Por isso, a reflexão sobre si mesmo é necessária, mas nunca isolada. É um ato reflexivo com o outro, tal como expressam as problematizações de Laís: Acho que a gente está num momento de mudança de paradigma, de tentar não ser mais conservadores. Mas estamos colocando essas famílias e esses indivíduos nas caixinhas! Então ele é da caixinha do CRAS, ora ele é da caixinha do CREAS. Pelas falas, me parece que a gente está brigando por uma população! É uma Po-lí-ti-ca de Assistência Social, nós a dividimos hierarquicamente, mas essa pessoa não está dividida hierarquicamente! Então acho que assim, a gente tem que começar a pensar nessas questões, isso me incomodou bastante aqui.

As situações problemáticas são vividas por um coletivo ativo em um campo institucional em movimento. Tomada nesse sentido, a problematização é uma construção coletiva, uma criação que pode produzir a sensação de potência e vontade de agir, pois ela não resulta da cisão objetividade-subjetividade. A matriz ética e política é de clara inspiração na racionalidade de Baruch Espinosa, que sustenta uma rede de conceitos e autores da qual fazem parte Foucault e Chauí. Esta última, como estudiosa dedicada a este filósofo é capaz de uma síntese clara e precisa:

Espinosa dizia que a razão só inicia o trabalho do pensamento quando sentimos que pensar é um bem ou uma alegria, e ignorar, um mal ou uma tristeza. Somente quando o desejo de pensar é vivido e sentido como um afeto que aumenta nosso ser e nosso agir é que podemos avaliar todo o mal que nos vem de não saber. Pensar, agir, ser livre e feliz constituem uma forma unitária de viver individual e politicamente. Ignorar, padecer, ser escravo e infeliz, também constituem um modo unitário de existir. Por isso, escrevia Espinosa, não há instrumento mais poderoso para manter a dominação sobre os homens do que mantê-los no medo e para conserva-los no medo, nada melhor do que conservá-los na ignorância. Inspirar terror, alimentar o medo, cultivar esperanças ilusórias de salvação e conservar a ignorância são as armas privilegiadas dos governos violentos. (CHAUÍ, 1982, p.57)

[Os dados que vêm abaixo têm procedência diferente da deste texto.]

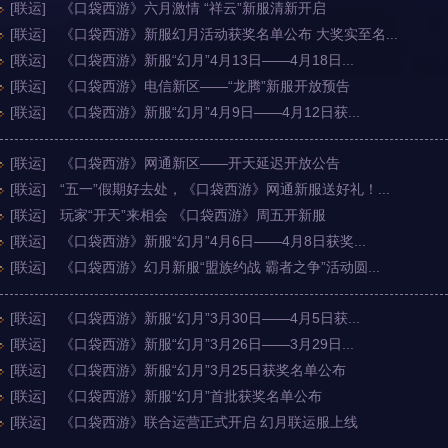
[联运]
《口袋西游》六月激情 “祥云”新服清新开启
[联运]
《口袋西游》新服幻月活动获奖名单公布 大奖实至名...
[联运]
《口袋西游》新服“幻月”4月13日——4月18日...
[联运]
《口袋西游》电信新区——“龙腾”新服开放预告
[联运]
《口袋西游》新服“幻月”4月9日——4月12日获...
[联运]
《口袋西游》网通新区——开天延迟开放公告
[联运]
“五一”假期好去处，《口袋西游》网通新服送好礼！...
[联运]
玩家“开天”来相会 《口袋西游》周五开新服
[联运]
《口袋西游》新服“幻月”4月6日——4月8日获奖...
[联运]
《口袋西游》幻月新服“盟族约战 霸者之争”活动圆...
[联运]
《口袋西游》新服“幻月”3月30日——4月5日获...
[联运]
《口袋西游》新服“幻月”3月26日——3月29日...
[联运]
《口袋西游》新服“幻月”3月25日获奖名单公布
[联运]
《口袋西游》新服“幻月”首批获奖名单公布
[联运]
《口袋西游》联合运营正式开启 幻月联运服上线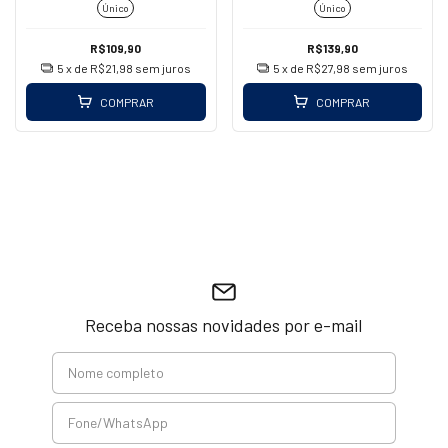
Único
Único
R$109,90
R$139,90
5
x de
R$21,98
sem juros
5
x de
R$27,98
sem juros
COMPRAR
COMPRAR
Receba nossas novidades por e-mail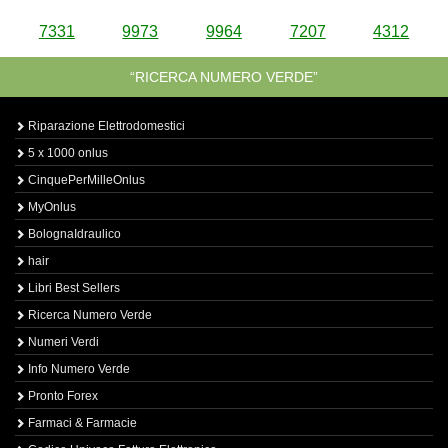
7331
9973
9964
7207
4312
“RICERCA NUMERO VERDE”
Riparazione Elettrodomestici
5 x 1000 onlus
CinquePerMilleOnlus
MyOnlus
BolognaIdraulico
hair
Libri Best Sellers
Ricerca Numero Verde
Numeri Verdi
Info Numero Verde
Pronto Forex
Farmaci & Farmacie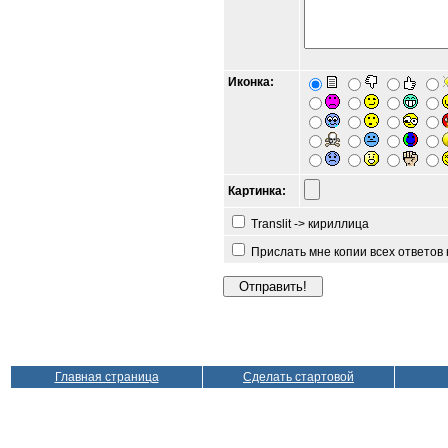
Иконка:
Картинка:
Translit -> кириллица
Прислать мне копии всех ответов
Главная страница
Сделать стартовой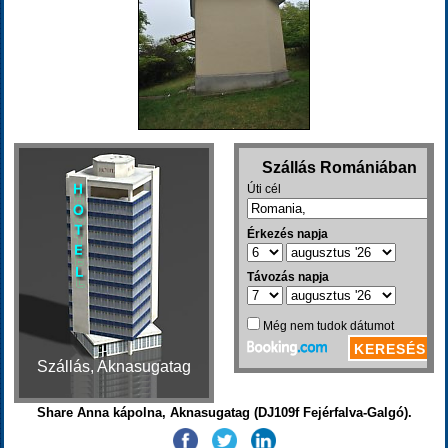
Szállás, Aknasugatag
Share Anna kápolna, Aknasugatag (DJ109f Fejérfalva-Galgó).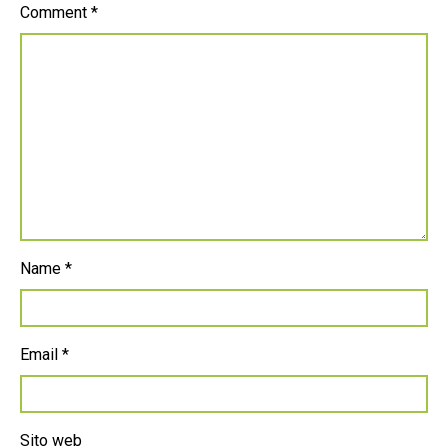
Comment
*
Name
*
Email
*
Sito web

A pedagogia da problematização oferece, portanto, aportes para instigar atitudes críticas. No “SUAS em cena” que dá visibilidade ao ponto chave da institucionalização: a crítica da instituição é parte dela mesma, o que lhe imprime dinâmica e caráter histórico. Contribui, portanto, para colocar em movimento as diretrizes do SUAS no cotidiano da gestão do trabalho e da atenção à população. Afinal, como analisa Nogueira,

A gestão participativa depende intensamente de profissionais que dominem o campo técnico-científico e que sejam capazes de pensar de modo complexo, realizar análises concretas de situações concretas e imprimir outro padrão ético à administração pública. (NOGUEIRA, 2004, p.132)

Por isso, o projeto que advogo nesta tese é de que a pedagogia da problematização é capaz de produzir nexos mais consistentes entre educação e trabalho no SUAS. Com isso, eles não se limitam a transmitir conhecimentos, normas e procedimentos. Isso significa adotar um pensamento de “adição” e não de “negação”, ou seja, reconhecer a importância do que já está estabelecido, mas suspendendo, temporariamente, sua prévia autorização para prescrever condutas e procedimentos.

O cotidiano problematizado convoca simultaneamente a produção de sujeitos e objetos do conhecimento, teorias e práticas que se alimentam mutuamente. Os desdobramentos dessa afirmação são objeto do capítulo que segue.